Get your free subscription started now. Just enter your email address below.

Recurrence of Atrial Fibrillation With Onset During Hospitalization

When transient new-onset atrial fibrillation (AF) begins during hospitalization for noncardiac surgery or medical illness, recurrence within 1 year is common, affecting about one-third of patients, researchers report. “The risk for having AF detected is markedly higher than in matched control participants,” the authors conclude. “Future studies are required to assess the efficacy of oral anticoagulation for stroke prevention in this population.”
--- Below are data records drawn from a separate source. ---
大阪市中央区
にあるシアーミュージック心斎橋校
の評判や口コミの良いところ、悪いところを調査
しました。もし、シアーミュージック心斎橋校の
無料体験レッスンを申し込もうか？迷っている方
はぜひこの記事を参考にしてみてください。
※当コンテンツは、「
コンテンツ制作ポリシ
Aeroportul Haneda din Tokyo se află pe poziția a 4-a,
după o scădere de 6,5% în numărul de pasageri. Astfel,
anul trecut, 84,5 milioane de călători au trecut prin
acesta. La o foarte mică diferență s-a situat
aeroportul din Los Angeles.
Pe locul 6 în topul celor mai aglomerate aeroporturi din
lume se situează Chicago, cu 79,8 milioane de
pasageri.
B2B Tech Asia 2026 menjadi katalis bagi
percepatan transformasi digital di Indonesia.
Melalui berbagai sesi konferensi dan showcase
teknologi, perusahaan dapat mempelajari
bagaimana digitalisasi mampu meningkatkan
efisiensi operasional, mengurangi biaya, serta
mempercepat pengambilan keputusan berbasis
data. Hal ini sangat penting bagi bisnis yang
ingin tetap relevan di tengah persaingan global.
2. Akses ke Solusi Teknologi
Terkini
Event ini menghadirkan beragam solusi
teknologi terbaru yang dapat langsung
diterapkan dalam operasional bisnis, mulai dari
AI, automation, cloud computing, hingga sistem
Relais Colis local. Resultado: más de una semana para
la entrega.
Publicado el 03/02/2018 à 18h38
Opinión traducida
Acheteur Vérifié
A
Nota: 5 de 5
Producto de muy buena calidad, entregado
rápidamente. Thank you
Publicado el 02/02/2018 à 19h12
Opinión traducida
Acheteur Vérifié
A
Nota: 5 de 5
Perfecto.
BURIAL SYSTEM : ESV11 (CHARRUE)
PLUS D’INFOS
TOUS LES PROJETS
At 3 academic hospitals in Ontario, patients hospitalized for noncardiac surgery or medical illness who had transient new-onset AF were enrolled in the study. Compared with age- and sex-matched control participants with no history of AF from the same hospital ward, all of whom were discharged in normal sinus rhythm, the authors found: “Among 139 participants with transient new-onset AF (70 patients with medical illness and 69 surgical patients) and 139 matched control participants, the mean age was 71 years (SD, 10), the mean CHA2DS2-VASc score was 3.0 (SD, 1.5), and 59% were male. The median duration of AF during the index hospitalization was 15.8 hours (IQR, 6.4 to 49.6 hours). After 1 year, recurrent AF was detected in 33.1% (95% CI, 25.3% to 40.9%) of participants in the transient new-onset AF group and 5.0% (CI, 1.4% to 8.7%) of matched control participants; after adjustment for the number of ECG monitors worn and for baseline clinical differences, the adjusted relative risk was 6.6 (CI, 3.2 to 13.7). After exclusion of participants who had electrical or pharmacologic cardioversion during the index hospitalization (n = 40) and their matched control participants and limiting to AF events detected by the patch ECG monitor, recurrent AF was detected in 32.3% (CI, 23.1% to 41.5%) of participants with transient new-onset AF and 3.0% (CI, 0% to 6.4%) of matched control participants.”